Le groupe UDI, Agir et indépendants a de nouveau réfléchi longuement, en tâchant de tenir compte de tout ce qui a été dit en première lecture et au cours des débats en commission. De cette réflexion a résulté le dépôt d'amendements visant à introduire des mesures et encadrements qui nous paraissent réellement importants, à la fois pour la qualité de la justice, pour le justiciable et pour l'accès à la justice sur nos territoires. Nous présenterons donc une nouvelle fois des mesures destinées à assurer le maintien de tous les lieux de justice. Si nous avons bien entendu qu'il n'existait, à ce jour, aucune volonté de modifier la carte judiciaire, il nous paraît indispensable de l'inscrire dans la loi, afin de ne prendre aucun risque pour demain.

Nous défendrons également une programmation budgétaire plus ambitieuse que celle proposée dans ces projets de loi. En effet, le budget alloué à la justice nous semble encore insuffisant. Les efforts consentis sont notables mais ne permettront pas de rattraper le retard accumulé pendant trop longtemps en raison d'un sous-investissement chronique. Les nombreuses mesures de fusion et de mutualisation prévues ici semblent malheureusement le démontrer.

Nous souhaitons également encadrer la possibilité, pour les caisses d'allocations familiales, de réviser les pensions alimentaires.

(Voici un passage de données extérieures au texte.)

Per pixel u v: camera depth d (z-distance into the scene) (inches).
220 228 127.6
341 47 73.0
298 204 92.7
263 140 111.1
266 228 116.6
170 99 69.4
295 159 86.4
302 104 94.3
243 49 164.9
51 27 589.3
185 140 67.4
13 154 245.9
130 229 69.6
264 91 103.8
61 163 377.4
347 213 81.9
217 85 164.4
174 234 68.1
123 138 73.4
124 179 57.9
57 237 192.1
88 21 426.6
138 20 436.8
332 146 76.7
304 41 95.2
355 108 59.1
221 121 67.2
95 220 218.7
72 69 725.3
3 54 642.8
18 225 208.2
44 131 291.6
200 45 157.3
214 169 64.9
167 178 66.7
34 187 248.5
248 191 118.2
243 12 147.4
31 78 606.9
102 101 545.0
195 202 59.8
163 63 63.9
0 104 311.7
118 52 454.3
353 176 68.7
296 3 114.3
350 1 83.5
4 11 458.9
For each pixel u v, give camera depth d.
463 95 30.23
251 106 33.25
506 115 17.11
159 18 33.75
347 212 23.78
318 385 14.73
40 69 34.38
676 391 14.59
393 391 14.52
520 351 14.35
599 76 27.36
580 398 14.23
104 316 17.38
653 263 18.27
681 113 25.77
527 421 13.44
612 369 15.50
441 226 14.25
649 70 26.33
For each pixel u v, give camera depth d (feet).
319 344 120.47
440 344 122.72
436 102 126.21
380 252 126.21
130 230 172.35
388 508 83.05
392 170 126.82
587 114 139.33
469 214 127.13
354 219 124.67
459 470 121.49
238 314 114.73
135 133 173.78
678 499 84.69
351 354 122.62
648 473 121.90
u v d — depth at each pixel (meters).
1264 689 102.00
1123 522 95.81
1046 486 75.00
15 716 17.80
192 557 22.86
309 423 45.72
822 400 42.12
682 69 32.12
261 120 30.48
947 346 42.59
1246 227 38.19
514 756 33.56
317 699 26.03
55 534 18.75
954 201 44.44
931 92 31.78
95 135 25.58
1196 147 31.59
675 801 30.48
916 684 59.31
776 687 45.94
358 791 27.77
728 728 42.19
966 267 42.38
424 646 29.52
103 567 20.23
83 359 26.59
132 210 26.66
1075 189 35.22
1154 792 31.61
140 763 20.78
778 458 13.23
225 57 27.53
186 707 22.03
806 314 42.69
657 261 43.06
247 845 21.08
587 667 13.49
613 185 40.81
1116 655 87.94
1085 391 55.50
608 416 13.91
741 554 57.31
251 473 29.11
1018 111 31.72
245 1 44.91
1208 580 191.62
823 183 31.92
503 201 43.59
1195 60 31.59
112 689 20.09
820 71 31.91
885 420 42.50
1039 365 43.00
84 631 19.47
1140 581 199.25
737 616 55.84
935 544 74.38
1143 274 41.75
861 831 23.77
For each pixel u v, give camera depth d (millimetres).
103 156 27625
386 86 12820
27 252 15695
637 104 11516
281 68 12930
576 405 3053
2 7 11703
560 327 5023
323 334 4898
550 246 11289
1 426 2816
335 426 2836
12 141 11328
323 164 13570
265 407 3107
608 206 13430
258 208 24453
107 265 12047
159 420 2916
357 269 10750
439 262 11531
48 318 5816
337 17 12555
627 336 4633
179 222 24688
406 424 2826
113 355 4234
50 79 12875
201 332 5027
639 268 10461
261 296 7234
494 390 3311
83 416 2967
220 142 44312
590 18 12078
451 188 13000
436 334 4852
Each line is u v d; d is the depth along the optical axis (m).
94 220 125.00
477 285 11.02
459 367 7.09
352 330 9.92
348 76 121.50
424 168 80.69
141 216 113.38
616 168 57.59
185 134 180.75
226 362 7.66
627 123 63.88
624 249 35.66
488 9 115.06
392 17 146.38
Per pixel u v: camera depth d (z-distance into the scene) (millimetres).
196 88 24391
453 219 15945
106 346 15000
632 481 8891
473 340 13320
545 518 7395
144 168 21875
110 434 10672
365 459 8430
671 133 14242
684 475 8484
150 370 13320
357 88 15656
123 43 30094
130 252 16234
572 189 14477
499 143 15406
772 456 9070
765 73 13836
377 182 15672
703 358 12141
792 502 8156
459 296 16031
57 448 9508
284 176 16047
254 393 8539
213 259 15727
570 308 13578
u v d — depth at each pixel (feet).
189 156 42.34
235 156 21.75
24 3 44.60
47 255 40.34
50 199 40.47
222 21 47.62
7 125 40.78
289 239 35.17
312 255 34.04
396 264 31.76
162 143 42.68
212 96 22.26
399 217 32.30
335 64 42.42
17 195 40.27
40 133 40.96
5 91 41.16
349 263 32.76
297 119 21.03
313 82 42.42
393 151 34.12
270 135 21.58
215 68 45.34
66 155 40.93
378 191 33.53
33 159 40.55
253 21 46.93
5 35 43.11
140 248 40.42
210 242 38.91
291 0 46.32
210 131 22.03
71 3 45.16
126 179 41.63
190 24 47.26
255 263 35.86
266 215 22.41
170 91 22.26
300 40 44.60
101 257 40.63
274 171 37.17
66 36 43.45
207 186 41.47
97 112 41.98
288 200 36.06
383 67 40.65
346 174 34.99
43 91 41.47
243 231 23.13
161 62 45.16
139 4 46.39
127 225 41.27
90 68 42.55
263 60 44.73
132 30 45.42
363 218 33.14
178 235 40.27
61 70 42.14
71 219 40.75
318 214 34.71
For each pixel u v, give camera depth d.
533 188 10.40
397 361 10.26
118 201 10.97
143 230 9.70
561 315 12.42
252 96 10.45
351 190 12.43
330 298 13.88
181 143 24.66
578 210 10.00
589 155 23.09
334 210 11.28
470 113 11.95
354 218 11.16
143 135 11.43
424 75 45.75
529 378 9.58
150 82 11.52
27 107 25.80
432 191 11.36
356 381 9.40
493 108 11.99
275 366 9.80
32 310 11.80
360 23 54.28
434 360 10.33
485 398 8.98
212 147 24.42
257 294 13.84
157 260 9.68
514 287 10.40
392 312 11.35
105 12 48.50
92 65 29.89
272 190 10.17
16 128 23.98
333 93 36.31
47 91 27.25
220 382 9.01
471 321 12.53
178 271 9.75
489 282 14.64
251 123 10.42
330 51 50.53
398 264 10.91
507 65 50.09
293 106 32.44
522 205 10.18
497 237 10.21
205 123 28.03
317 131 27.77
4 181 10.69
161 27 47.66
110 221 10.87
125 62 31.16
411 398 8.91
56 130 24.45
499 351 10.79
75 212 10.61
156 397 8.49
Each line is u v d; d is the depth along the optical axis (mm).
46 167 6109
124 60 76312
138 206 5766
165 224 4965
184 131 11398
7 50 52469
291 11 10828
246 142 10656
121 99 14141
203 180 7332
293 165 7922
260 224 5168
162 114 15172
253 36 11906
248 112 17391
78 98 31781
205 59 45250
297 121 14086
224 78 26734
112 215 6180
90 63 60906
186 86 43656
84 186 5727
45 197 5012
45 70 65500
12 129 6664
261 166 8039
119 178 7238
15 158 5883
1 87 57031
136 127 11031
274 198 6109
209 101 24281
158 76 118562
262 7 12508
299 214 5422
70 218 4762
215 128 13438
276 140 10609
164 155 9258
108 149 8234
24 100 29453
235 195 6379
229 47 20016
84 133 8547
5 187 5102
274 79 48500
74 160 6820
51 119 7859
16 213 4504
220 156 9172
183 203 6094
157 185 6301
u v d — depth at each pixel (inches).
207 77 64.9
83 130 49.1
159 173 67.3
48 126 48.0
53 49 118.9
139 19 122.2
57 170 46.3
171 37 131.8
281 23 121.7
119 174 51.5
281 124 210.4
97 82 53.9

Si l'idée de départ consistant à décharger le juge d'affaires simples nous paraissait aller dans le bon sens, les discussions ont révélé de nombreuses inquiétudes, auxquelles nous tenterons de remédier.

Il est indiqué, dans le rapport annexé, que les missions premières de la justice sont de trancher les conflits et de protéger les droits et libertés des citoyens. Nous partageons cette idée, mais il nous semble que ces textes s'en éloignent en pratique, et les discussions précédentes ne nous ont pas toujours rassurés.

La volonté de pragmatisme s'entend, mais le prix ne doit pas en être la déshumanisation de la justice et la perte de tous les symboles. La simplification est quelquefois nécessaire, mais attention : parfois, ce que l'on appelle « complexité » est en réalité le gage de la sauvegarde des droits de chacun. La réforme de la justice est nécessaire, mais on ne peut pas perdre de vue sa spécificité lorsqu'on identifie les clés de sa transformation. L'informatique peut être une commodité quand c'est nécessaire, mais, quelle que soit la modernité que l'on vise, il ne sera jamais banal d'être privé de liberté à travers l'écran d'un ordinateur. De même, il est parfaitement louable de vouloir recentrer le juge sur son coeur de métier, mais quelle légitimité peut-on accorder aux nombreux autres acteurs que le projet de loi institue comme des quasi-juges ? Enfin, l'accessibilité de tous à la justice doit être une priorité, imposée sans concession.

Je crois que nous devons désormais tenter d'établir un dialogue plus serein, afin de nous donner les meilleures chances d'aboutir à des lois qui fassent consensus plutôt que d'être adoptées à quelques voix près. C'est essentiel car un texte qui porte sur un des piliers du contrat social a besoin d'une telle légitimité renforcée.